# Gun just sold. Need Bill of Sale?



## milenine (Nov 25, 2007)

I just sold a gun on KSL. I have never sold a gun private party before. 

Is there a bill of sale online I can use? I told the guy that he would have to sign something but I have nothing for him to sign. I told him I need to write down his drivers license also. Can someone tell me the proper procedure? I am just guessing.


----------



## Guest (Jan 31, 2008)

You can purchase one here: http://www.uslegalforms.com

I would photocopy the drivers license as well. After this whole Trolley Square ordeal I would never sell a gun to a private buyer without these two conditions and the buyer was at least 21.


----------



## reb8600 (Sep 8, 2007)

If you want one for your records, just write it up with the price, serial number and model. Put his name and DL number and have him sign it. You dont need no certain form and dont need to buy one. All you are after is something that shows who you sold it to.


----------



## truemule (Sep 12, 2007)

BCI reccomends a notary signs its so the date is verified, but it is not neccesary. Reb8600 is right. You don't really need a form. Just the sale price, date, information about the item sold, and signatures. Technically you don't even need that much to sell it. It is just a good idea in case someone ever needs the information.


----------



## Guest (Jan 31, 2008)

In that case you could go to the site above and look at a sample and then create one yourself on your computer. I just like to have official, legal documents. They may not be necessary now, but you never know how the laws will change in the future and what scheister lawyer might try to come after you.


----------



## reb8600 (Sep 8, 2007)

If you are real concerned about covering your butt, you can always go to a dealer pay a small fee have the buyer pay the BCI check and you are done with it.


----------

----------------

TASKS TO COMPLETE:
a: Translate this sentence from the forum thread on selling a gun into Spanish: "Is there a bill of sale online I can use?"
b: Format as a numbered list the lines of the records from their first line through the line that contains "export const myFeature", inclusive. Omit any blank lines.

(Extracted data entries)
----------------

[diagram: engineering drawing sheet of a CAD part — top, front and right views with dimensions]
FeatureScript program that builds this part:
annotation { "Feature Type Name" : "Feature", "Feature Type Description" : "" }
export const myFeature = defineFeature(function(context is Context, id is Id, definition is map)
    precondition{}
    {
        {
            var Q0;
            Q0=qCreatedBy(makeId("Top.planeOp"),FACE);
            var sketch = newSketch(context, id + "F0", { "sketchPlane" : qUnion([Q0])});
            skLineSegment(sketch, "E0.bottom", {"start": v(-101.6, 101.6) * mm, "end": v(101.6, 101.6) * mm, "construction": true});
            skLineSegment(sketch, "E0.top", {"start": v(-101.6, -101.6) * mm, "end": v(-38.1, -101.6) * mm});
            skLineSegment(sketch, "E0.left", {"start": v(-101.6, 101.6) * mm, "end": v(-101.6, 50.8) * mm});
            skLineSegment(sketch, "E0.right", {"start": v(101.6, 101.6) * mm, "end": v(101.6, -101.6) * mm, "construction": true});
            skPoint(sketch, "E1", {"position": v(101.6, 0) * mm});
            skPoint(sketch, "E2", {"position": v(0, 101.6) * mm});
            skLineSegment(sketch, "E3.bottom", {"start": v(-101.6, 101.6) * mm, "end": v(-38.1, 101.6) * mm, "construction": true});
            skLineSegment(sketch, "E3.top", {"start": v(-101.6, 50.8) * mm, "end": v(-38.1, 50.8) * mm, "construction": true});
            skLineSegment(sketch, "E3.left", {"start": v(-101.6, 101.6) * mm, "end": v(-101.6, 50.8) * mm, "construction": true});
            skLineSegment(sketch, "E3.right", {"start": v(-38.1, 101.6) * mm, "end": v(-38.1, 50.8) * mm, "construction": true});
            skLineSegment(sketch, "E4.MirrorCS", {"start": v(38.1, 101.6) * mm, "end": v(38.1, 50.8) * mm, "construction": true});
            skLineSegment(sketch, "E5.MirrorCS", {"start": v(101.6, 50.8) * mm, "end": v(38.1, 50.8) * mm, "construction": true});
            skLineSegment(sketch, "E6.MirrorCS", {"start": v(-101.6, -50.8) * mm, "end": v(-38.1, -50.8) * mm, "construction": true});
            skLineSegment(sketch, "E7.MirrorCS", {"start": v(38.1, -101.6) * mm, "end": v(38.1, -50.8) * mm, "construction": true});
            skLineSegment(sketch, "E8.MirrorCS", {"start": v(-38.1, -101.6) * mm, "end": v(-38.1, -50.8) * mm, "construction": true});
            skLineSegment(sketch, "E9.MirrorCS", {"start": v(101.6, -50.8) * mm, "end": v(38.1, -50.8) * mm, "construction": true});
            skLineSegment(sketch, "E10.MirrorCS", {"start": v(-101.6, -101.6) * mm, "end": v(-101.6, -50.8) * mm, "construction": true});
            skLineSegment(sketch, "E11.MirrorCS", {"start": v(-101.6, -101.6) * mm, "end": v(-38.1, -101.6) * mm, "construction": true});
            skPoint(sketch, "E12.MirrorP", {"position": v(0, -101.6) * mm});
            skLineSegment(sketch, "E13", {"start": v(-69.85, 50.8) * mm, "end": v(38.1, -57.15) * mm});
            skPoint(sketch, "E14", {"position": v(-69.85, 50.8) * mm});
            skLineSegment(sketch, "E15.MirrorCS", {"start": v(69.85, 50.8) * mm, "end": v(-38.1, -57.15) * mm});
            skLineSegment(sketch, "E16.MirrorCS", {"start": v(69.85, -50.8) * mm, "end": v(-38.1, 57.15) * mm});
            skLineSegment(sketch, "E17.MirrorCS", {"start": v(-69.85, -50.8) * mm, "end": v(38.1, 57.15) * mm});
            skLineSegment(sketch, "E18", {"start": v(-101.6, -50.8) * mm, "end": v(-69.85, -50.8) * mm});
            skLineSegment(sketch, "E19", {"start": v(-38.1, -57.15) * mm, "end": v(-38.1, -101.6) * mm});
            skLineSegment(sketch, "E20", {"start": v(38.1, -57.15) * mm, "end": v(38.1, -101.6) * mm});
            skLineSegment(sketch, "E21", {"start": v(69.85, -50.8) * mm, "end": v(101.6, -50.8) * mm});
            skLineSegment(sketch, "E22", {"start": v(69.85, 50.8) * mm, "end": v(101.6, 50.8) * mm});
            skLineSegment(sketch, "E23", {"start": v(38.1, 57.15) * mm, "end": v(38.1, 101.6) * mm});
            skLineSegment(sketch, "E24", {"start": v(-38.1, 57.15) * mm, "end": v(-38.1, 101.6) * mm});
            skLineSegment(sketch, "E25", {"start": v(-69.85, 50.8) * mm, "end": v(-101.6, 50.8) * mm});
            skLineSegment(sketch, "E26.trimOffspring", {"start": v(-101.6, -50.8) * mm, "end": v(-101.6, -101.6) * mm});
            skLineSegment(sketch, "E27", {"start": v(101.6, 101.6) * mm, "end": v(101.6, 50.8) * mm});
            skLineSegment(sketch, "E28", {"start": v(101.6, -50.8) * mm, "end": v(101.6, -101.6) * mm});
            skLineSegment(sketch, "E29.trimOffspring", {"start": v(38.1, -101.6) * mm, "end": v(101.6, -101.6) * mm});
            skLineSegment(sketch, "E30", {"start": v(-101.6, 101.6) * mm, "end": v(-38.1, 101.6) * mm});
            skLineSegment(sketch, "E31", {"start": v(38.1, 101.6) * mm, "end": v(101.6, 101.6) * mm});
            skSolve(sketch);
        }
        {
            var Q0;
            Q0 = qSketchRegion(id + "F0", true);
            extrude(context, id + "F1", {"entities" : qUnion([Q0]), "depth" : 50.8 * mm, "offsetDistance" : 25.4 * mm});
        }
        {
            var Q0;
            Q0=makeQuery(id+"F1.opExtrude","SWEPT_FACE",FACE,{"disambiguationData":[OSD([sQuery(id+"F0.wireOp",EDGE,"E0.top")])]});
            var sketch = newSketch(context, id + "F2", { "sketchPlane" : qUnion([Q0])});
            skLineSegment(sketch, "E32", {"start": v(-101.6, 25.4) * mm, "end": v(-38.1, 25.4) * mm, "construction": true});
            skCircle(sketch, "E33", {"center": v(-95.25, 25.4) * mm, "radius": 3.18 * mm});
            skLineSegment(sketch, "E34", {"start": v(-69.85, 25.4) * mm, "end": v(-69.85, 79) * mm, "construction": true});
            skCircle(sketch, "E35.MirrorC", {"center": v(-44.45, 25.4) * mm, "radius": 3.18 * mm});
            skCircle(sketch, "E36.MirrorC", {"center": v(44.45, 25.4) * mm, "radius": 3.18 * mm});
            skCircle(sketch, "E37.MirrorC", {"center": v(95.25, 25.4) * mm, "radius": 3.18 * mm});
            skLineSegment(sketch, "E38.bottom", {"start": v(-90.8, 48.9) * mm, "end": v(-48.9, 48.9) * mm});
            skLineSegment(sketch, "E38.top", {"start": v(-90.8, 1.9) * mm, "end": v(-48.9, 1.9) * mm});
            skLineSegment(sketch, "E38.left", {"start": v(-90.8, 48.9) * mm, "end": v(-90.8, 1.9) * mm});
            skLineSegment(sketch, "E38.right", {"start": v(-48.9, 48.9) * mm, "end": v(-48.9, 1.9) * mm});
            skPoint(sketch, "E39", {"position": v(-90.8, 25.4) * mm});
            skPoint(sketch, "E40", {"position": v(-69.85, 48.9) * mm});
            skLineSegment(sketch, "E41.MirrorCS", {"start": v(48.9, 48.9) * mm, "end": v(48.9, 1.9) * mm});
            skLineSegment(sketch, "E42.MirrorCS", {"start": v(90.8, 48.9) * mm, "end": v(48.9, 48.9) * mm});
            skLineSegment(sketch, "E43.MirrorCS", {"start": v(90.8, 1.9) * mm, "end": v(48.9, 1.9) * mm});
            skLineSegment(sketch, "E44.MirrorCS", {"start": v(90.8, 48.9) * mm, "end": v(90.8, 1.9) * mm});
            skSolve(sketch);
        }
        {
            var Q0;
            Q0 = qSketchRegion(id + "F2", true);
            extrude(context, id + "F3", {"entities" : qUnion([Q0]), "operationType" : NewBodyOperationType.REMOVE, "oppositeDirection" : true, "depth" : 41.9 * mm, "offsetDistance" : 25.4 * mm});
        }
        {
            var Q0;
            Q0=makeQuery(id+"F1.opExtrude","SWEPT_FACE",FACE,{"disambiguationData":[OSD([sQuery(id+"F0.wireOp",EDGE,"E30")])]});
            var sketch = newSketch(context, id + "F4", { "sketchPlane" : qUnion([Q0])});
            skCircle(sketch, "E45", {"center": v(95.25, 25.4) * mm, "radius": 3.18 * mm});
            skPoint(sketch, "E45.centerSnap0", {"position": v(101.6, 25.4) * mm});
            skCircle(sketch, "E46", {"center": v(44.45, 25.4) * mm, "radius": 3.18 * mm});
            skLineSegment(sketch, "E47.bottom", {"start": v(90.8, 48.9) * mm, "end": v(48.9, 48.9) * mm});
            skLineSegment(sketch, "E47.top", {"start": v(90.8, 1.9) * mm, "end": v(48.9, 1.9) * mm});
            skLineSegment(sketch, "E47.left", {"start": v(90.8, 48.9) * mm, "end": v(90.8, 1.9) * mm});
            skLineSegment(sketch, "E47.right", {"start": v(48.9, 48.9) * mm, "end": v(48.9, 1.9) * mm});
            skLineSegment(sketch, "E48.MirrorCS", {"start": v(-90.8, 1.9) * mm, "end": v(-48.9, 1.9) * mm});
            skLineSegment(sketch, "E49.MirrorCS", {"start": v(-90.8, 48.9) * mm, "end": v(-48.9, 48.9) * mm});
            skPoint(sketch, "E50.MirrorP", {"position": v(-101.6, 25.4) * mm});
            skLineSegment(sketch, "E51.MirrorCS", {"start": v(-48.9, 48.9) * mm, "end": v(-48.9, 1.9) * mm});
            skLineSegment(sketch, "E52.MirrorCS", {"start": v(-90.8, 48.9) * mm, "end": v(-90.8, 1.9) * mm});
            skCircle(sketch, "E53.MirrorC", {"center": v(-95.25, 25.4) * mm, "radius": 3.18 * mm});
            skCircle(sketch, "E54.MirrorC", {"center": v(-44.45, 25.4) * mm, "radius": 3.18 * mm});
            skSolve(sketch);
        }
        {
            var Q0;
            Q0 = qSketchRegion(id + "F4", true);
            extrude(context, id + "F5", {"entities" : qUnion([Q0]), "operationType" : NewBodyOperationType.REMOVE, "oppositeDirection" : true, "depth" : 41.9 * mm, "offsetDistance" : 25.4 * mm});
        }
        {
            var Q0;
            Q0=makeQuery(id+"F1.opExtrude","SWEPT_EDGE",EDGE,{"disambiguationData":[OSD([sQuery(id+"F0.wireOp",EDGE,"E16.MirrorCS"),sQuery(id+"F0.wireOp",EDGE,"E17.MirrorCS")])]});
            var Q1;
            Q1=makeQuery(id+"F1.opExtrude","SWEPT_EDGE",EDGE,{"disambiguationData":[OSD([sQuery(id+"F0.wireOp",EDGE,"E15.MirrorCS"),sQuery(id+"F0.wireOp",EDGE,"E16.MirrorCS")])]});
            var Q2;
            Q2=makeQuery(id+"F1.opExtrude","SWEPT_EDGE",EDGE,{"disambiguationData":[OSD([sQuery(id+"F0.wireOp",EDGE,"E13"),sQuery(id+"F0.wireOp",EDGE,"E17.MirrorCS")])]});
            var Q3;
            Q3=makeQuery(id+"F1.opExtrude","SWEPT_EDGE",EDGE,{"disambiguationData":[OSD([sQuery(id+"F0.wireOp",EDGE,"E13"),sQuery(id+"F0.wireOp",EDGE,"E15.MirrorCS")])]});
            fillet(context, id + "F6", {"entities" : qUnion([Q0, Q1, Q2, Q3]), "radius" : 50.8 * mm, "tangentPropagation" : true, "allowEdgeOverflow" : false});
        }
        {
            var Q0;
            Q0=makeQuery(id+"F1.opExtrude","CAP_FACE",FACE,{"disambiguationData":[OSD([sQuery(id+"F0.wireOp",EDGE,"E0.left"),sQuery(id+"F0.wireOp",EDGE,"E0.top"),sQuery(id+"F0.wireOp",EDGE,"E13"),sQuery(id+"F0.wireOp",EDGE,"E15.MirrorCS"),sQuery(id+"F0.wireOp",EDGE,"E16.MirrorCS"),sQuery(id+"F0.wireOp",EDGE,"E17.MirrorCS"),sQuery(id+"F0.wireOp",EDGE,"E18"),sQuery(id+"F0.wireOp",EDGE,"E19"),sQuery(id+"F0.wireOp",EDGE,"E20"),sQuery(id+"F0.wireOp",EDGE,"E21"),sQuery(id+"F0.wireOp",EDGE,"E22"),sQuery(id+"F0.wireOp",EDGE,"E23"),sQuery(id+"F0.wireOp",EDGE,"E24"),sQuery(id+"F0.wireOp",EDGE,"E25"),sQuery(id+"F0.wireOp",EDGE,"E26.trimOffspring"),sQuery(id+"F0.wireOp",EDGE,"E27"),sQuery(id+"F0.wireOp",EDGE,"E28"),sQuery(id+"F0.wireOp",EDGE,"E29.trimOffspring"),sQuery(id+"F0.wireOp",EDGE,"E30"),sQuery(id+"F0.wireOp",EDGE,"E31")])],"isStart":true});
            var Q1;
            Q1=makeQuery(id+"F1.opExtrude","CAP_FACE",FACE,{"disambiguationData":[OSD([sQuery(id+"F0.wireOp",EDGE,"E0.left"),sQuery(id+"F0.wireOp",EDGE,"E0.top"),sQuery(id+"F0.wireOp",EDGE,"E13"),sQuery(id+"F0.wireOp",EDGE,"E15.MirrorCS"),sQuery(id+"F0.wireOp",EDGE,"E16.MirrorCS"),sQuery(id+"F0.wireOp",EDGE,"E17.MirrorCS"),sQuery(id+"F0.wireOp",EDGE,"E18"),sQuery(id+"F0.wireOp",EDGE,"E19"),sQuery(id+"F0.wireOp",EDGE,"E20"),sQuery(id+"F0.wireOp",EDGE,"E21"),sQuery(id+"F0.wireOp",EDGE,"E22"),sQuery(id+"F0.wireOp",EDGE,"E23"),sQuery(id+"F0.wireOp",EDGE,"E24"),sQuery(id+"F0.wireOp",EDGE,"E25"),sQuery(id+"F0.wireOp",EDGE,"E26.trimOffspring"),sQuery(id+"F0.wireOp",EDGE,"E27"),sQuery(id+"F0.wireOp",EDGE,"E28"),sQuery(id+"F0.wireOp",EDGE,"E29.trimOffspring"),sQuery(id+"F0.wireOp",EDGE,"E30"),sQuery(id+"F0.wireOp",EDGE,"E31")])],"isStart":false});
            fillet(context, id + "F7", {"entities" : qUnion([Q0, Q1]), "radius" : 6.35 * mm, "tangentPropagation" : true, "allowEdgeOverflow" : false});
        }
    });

----------------

ANSWERS GIVEN:
a: ¿Hay algún contrato de compraventa en línea que pueda usar?

b:
1. [diagram: engineering drawing sheet of a CAD part — top, front and right views with dimensions]
2. FeatureScript program that builds this part:
3. annotation { "Feature Type Name" : "Feature", "Feature Type Description" : "" }
4. export const myFeature = defineFeature(function(context is Context, id is Id, definition is map)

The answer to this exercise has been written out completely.